▶ [Task details]
Write out the following listing's lines from the one with "camera: 10 degrees right, 10 degrees down" to the one with "(601, 218) = (1177, 288): lettuce", exactly, with both included and no others.
[Recorded data — start]
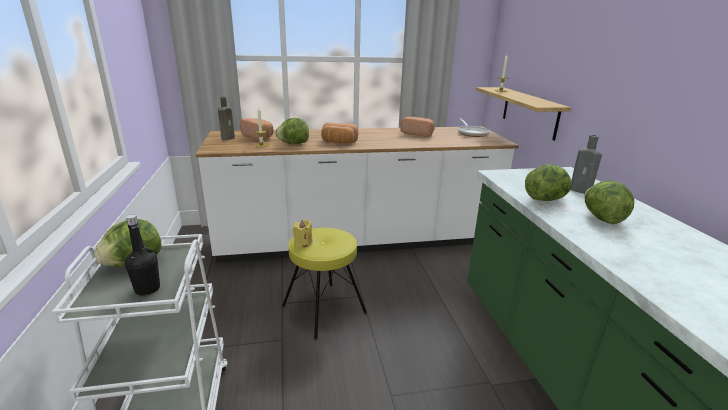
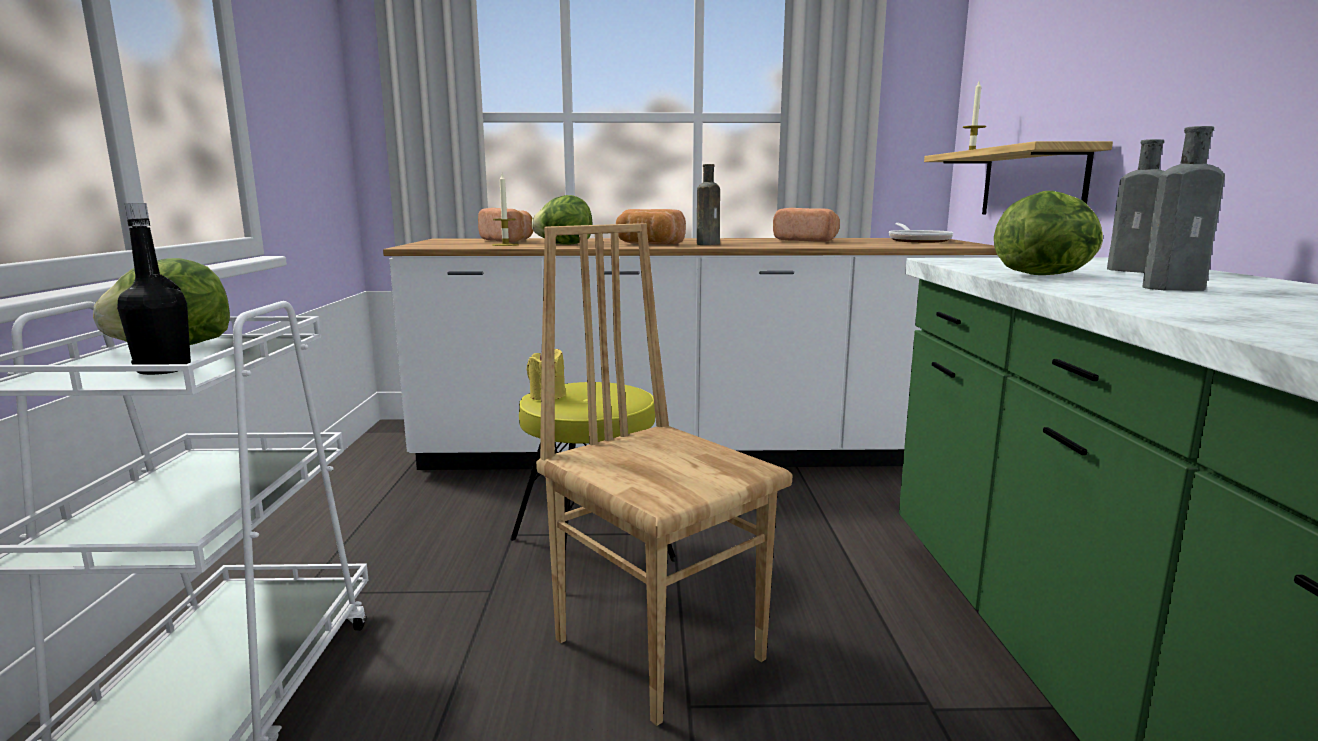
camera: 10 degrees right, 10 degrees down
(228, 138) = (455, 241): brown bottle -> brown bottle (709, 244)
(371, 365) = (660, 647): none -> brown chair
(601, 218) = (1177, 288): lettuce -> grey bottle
[Recorded data — finish]
[Recorded data — start]
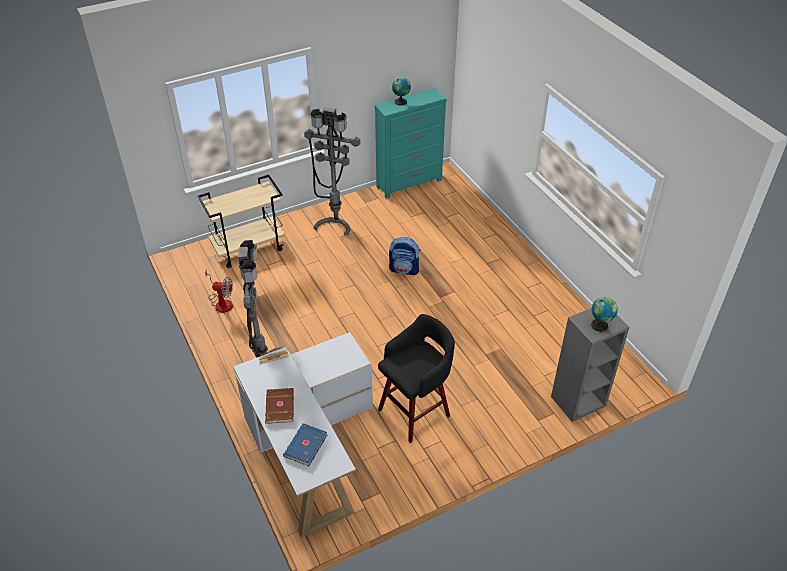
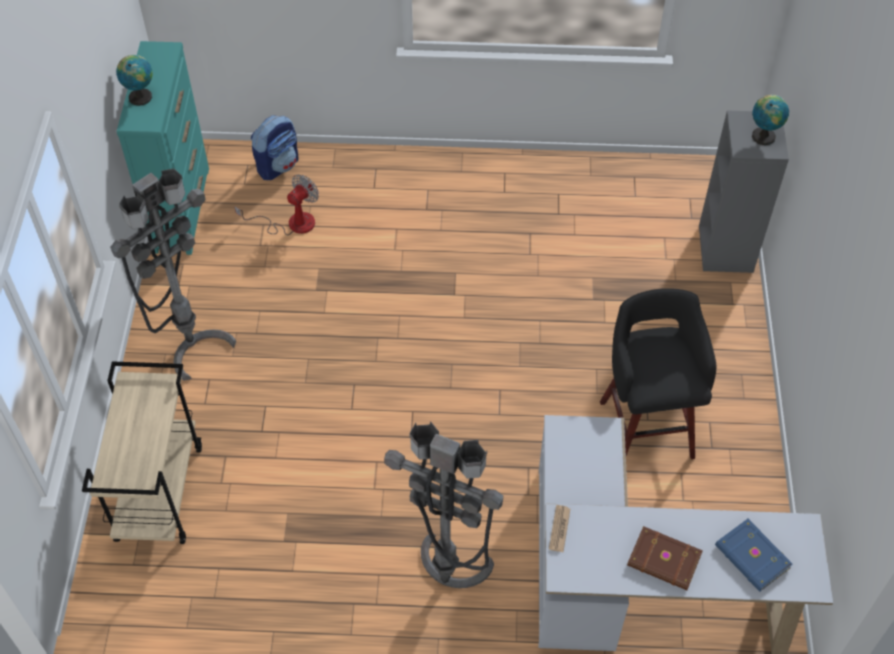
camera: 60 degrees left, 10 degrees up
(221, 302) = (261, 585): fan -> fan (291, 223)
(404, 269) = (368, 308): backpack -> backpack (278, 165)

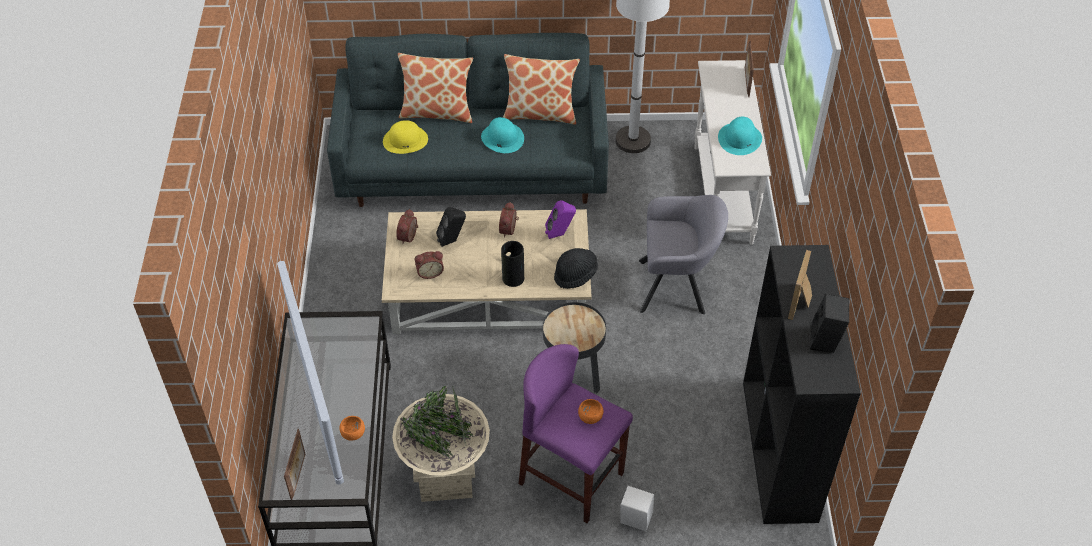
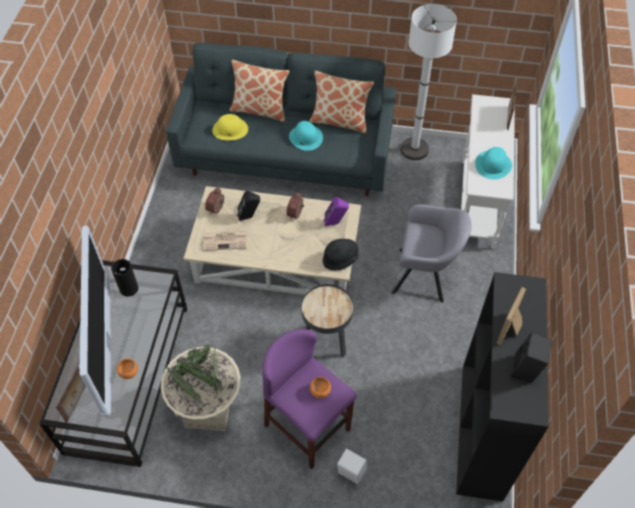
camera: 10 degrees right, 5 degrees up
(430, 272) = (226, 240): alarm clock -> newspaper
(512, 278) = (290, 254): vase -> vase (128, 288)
[Recorded data — finish]
▶ [Solved exercise]
camera: 10 degrees right, 10 degrees down
(228, 138) = (455, 241): brown bottle -> brown bottle (709, 244)
(371, 365) = (660, 647): none -> brown chair
(601, 218) = (1177, 288): lettuce -> grey bottle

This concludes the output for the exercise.